By doing this, we will increase the number of leads and the conversion rate to decision in principle, which in itself will lead to more which is being written. We've got much to do and much ambition. But let's bring it back to 2021 and wrap up with the outlook. The network effects of the Hartwell business are stronger than ever with record traffic and leads. At the moment, the property market is busier than it's been for a long time.

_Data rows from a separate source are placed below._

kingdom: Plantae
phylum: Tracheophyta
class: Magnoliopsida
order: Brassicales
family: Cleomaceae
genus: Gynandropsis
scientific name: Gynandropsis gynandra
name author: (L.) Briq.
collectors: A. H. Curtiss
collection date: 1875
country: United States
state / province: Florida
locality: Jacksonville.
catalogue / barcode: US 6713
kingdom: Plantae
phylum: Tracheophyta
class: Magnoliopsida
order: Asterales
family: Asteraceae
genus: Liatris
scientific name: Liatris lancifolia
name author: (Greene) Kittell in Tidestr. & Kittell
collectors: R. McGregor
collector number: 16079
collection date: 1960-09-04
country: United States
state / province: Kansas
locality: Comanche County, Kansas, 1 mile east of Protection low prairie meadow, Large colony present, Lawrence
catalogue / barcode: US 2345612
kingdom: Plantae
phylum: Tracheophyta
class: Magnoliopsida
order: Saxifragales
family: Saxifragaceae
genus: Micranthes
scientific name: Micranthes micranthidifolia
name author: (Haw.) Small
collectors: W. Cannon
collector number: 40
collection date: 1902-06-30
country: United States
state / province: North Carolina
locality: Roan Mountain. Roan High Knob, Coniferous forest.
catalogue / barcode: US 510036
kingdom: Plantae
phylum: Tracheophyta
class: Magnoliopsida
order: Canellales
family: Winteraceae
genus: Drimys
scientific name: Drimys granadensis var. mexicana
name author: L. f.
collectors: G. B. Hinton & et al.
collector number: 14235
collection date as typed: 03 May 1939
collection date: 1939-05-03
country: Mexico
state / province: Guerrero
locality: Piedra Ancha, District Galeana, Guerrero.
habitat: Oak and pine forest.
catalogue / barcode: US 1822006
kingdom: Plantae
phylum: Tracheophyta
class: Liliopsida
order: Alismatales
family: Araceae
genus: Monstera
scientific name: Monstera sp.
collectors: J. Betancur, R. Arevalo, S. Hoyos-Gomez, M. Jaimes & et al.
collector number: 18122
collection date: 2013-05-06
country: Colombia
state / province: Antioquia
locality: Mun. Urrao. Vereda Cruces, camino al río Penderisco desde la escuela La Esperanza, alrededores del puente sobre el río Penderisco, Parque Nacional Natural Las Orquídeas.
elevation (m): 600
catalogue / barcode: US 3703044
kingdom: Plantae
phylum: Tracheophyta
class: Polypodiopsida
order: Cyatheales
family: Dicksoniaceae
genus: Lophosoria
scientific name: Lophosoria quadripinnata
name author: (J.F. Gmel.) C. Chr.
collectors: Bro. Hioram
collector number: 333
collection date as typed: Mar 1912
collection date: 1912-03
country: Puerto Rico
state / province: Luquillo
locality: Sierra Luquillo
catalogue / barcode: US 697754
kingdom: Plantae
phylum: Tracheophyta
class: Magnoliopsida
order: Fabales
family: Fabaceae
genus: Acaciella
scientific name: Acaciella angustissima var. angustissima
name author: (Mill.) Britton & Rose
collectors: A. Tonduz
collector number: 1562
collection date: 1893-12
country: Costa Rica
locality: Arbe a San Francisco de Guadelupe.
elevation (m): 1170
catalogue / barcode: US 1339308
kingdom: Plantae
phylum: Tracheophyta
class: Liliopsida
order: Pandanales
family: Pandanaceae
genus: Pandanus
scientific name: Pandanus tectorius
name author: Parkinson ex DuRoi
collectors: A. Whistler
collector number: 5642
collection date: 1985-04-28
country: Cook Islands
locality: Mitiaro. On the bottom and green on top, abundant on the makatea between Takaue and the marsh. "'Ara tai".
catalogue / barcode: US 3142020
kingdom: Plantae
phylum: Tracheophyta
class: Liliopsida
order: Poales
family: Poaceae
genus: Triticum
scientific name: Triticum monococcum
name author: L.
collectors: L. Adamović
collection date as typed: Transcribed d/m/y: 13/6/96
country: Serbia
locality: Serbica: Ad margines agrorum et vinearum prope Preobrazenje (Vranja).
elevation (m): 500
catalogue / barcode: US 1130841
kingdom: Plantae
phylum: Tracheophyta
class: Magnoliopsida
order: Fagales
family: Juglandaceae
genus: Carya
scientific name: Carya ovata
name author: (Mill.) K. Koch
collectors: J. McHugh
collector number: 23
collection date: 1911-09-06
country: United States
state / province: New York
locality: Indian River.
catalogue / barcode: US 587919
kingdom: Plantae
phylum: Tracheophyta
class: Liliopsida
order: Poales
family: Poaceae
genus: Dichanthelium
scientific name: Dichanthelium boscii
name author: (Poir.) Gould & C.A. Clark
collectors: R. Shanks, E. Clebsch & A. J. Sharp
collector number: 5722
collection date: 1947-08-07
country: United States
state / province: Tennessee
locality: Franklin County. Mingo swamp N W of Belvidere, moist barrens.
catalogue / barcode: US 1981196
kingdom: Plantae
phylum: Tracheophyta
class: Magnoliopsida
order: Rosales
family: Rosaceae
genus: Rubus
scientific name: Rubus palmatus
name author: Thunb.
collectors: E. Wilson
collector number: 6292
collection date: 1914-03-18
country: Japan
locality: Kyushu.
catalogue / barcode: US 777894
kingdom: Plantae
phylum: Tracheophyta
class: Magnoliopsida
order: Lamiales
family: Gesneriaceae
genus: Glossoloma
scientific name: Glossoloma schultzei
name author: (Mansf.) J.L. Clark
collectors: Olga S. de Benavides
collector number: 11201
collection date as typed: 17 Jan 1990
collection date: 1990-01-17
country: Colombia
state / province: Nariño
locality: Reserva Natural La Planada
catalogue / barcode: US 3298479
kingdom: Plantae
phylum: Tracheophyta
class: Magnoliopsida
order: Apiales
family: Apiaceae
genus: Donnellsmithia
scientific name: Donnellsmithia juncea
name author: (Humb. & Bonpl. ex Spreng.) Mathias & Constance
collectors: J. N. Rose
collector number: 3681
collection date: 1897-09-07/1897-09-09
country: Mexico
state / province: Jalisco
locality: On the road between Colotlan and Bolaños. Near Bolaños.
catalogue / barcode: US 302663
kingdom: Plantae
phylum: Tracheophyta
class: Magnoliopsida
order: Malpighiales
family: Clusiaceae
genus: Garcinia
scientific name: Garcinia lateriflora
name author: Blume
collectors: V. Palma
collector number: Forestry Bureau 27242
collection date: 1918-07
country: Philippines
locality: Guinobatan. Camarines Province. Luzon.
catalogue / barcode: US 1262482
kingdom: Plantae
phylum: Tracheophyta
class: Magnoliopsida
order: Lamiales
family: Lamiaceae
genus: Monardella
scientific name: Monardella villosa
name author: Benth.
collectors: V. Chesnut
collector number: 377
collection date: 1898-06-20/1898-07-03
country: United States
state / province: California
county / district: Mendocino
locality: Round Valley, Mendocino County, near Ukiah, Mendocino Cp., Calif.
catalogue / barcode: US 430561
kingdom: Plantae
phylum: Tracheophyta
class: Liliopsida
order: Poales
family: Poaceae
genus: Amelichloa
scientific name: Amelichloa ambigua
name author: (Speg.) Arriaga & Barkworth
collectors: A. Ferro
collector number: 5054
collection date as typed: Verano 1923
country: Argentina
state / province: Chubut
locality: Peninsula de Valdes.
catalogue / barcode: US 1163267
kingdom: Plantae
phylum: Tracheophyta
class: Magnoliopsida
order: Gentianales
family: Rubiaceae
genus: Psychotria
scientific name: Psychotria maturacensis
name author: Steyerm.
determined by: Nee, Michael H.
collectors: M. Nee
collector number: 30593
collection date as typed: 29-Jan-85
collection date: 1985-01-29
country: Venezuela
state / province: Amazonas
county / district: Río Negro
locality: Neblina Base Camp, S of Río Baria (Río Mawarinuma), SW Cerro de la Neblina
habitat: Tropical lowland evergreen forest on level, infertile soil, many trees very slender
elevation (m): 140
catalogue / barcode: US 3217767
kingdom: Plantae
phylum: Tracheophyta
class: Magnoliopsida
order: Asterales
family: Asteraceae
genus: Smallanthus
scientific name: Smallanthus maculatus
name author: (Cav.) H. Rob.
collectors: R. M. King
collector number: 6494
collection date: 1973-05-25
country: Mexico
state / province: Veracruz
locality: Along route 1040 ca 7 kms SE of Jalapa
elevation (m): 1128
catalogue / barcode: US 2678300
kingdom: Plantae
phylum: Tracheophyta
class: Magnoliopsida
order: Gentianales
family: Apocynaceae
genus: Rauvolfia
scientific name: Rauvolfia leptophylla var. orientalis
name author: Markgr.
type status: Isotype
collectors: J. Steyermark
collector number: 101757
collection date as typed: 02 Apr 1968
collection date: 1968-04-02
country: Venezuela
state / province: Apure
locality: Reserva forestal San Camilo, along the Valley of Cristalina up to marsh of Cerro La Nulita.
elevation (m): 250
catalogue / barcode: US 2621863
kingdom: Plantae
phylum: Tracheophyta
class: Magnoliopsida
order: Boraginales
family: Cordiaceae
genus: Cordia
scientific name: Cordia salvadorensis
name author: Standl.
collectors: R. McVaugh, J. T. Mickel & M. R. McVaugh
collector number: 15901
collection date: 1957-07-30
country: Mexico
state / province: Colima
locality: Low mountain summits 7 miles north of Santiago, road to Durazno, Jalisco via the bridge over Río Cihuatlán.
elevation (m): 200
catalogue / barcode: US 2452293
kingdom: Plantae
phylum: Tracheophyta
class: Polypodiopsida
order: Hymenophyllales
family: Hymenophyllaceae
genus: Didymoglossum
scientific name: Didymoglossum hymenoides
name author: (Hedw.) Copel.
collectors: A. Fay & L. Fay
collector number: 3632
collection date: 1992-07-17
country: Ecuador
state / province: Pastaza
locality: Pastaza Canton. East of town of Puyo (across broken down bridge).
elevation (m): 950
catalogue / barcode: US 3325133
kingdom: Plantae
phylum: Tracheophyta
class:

Whilst the level of impact to the end of the stamp duty holiday will have is hard to predict, The indicators we have give cause for optimism that demand we see in the market is founded on a desire to move rather than just a holiday. Agents continue to recognize the value in our unrivaled audience and products with the strong ARPA growth being driven by a combination of pricing changes and agents upgrading package to grow their business. Looking forward, we see that momentum continuing in the second half and we are planning to bring forward some 2022 pricing changes into this year. This won't impact our revenue this year, but will mean we hit the ground running in 'twenty two. Mindful of the lack of stock, I think it's prudent to assume we'll see a small growth in agency branch numbers over the rest of the year.

And equally, I think the very good conditions will continue for new homes developers. So for the rest of the year, I'd expect the number of developments on-site to fall as they set out. And as you've seen, there's no slowdown in our ambition to make home moving easier or indeed our long term outlook.